IWF breaks record for actioning reports in a single day
The IWF, a partner in the UK Safer Internet Centre, has reported a record-breaking day, in which their world class Analysts confirmed 2,015 reports of online child sexual abuse imagery in a single day. The reports were fully assessed, confirmed and marked for takedown.
The number of reports being processed daily by the 13-strong Hotline team has seen a steady rise as a direct result of the IWF’s unique role in proactively searching the web for illegal images of child sexual abuse. Each report is appraised against strict legal guidelines by the IWF’s highly trained Analysts, whose assessments are trusted and acted upon by the police and internet industry players across the globe.
On the same day - November 14th - last year, the number of reports actioned was 353. This year’s figure of 2,015 is an increase of 470%.
The breakthrough daily figure represents a new high. Where images and videos were assessed as containing child sexual abuse, the Analysts traced the country where the hosting server was located and triggered the process of blocking and removing the disturbing images from all over the world.
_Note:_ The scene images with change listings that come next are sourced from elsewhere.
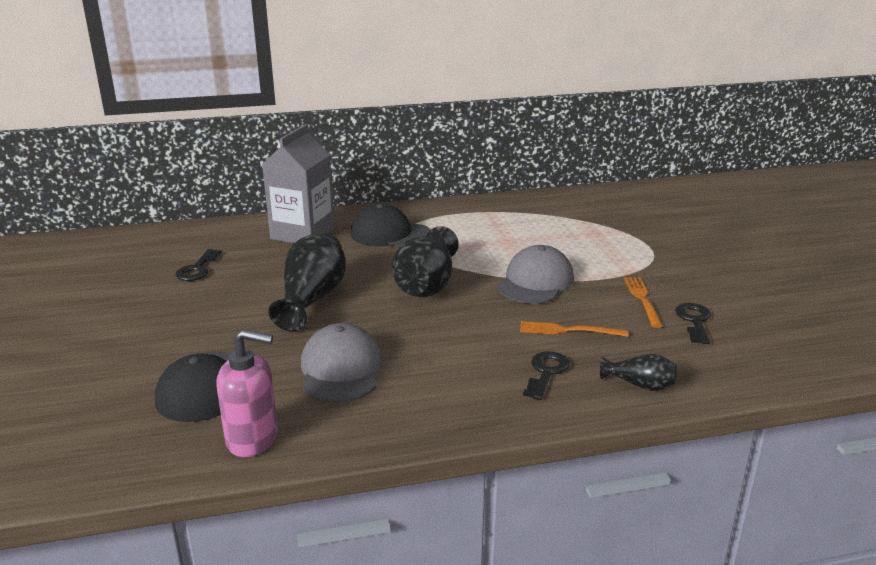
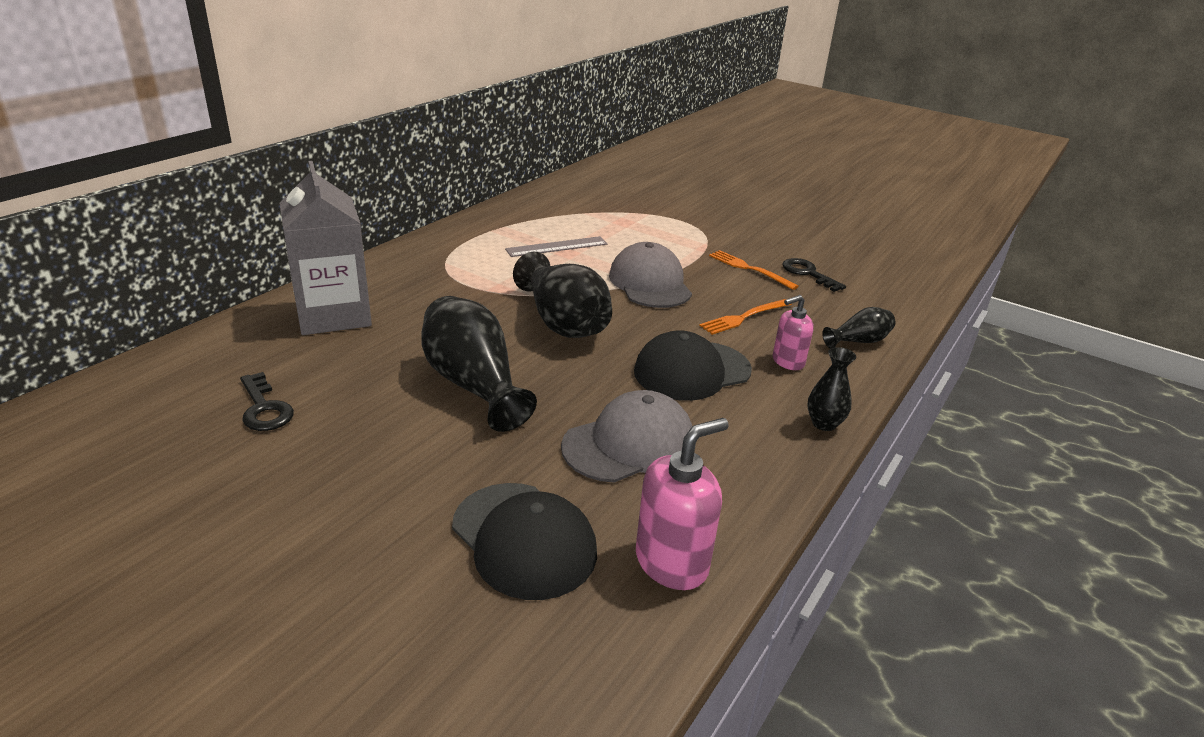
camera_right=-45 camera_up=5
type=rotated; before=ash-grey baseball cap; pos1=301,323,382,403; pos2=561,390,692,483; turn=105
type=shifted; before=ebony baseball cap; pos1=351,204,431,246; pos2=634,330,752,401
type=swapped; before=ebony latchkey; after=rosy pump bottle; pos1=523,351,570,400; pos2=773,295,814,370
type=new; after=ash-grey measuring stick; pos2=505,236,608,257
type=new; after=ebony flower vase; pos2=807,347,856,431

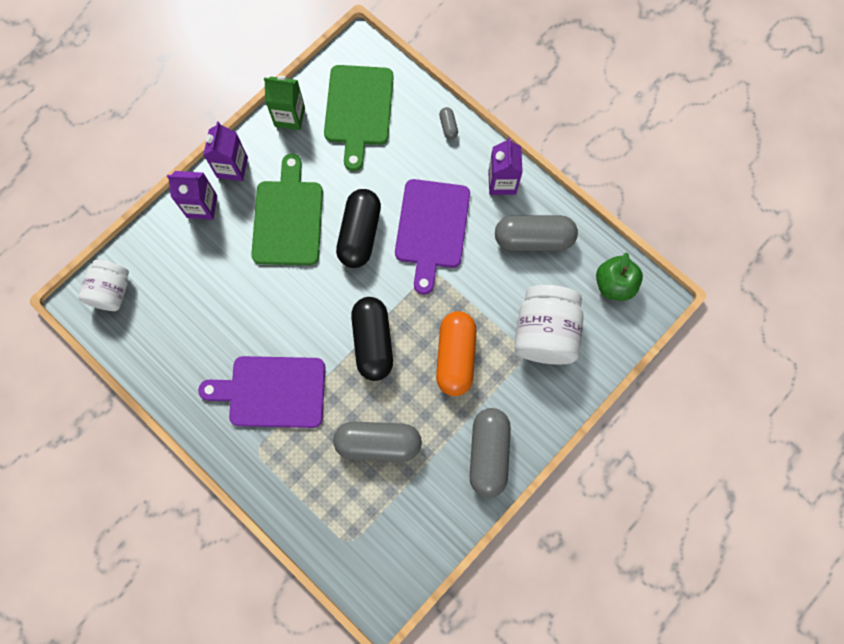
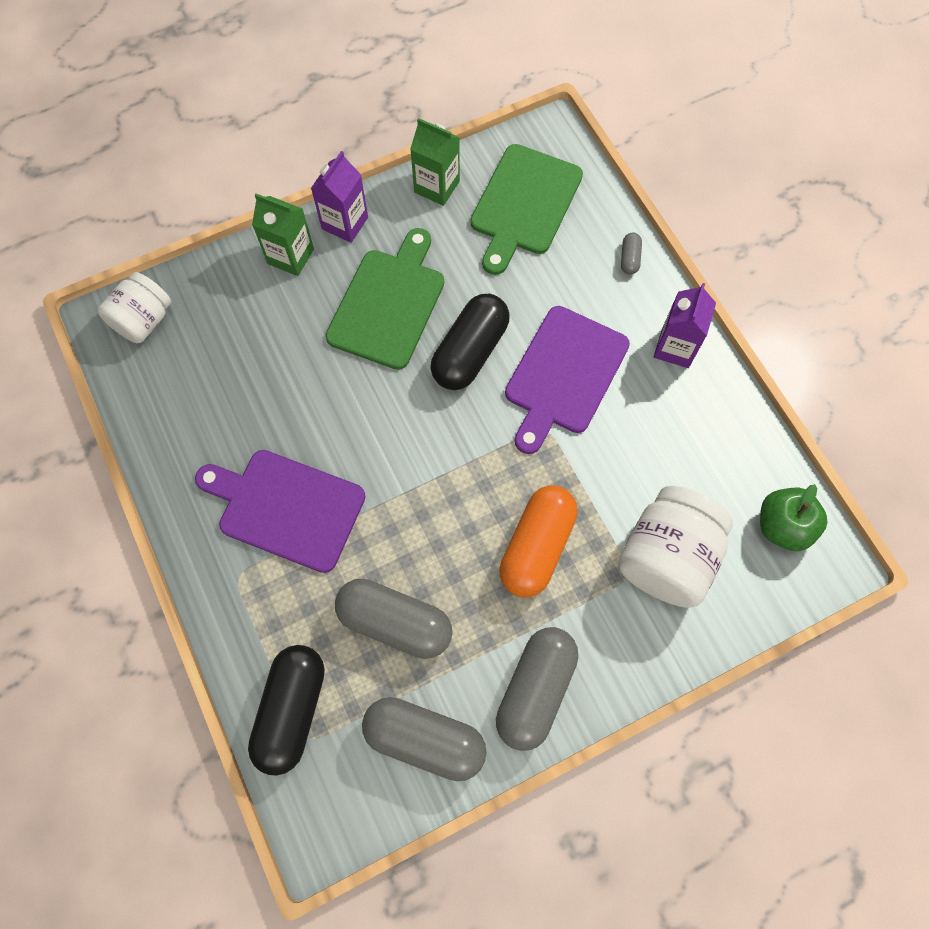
camera_right=20 camera_up=-5
type=repainted; before=violet milk carton; after=leaf-green milk carton; pos1=167,171,217,220; pos2=252,194,314,276
type=shifted; before=ebony pill; pos1=351,297,393,381; pos2=248,645,325,776
type=shifted; before=ash-grey pill; pos1=495,215,578,251; pos2=362,697,486,781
Of the 2,015 actioned reports, the highest proportion was assessed in the 11-13 years age bracket with 1,535 reports, while 46 reports were assessed as 3-6 years and four reports were marked as aged 0-2 years.
Over one thousand of the actioned reports involved images from the most serious legal classifications, which involved the rape or sexual torture of children. There were 531 Category A reports and 493 Category B reports.
Susie Hargreaves OBE, IWF CEO said: “Huge congratulations to our Hotline team for their proactive work over recent weeks. 2,015 reports actioned in one day is a phenomenal achievement in the IWF’s fight to eliminate online images of child sexual abuse. The balance of technology and specialist knowledge brought to bear by our analysts is key to their success in finding and taking down online CSA images.
“It’s also vital that members of the public who stumble across images of child sexual abuse on the internet reported them to our Hotline, because reports can lead to the rescue of a victim. The IWF exists to protect the children of this digital age and we know that every time an image or video of child sexual abuse is viewed, the victim suffers repeat victimisation, so actioning reports without delay is vital. The sooner it’s done, the sooner we can get the pictures down.”
The IWF helps victims of child sexual abuse worldwide by identifying and removing online images and videos of their abuse. It works in partnership to disrupt offenders who use the online environment to distribute and share these disturbing images and videos. The IWF is also part of the UK Safer Internet Centre, alongside Childnet International and SWGfL, working together to make the internet safer for everyone to use.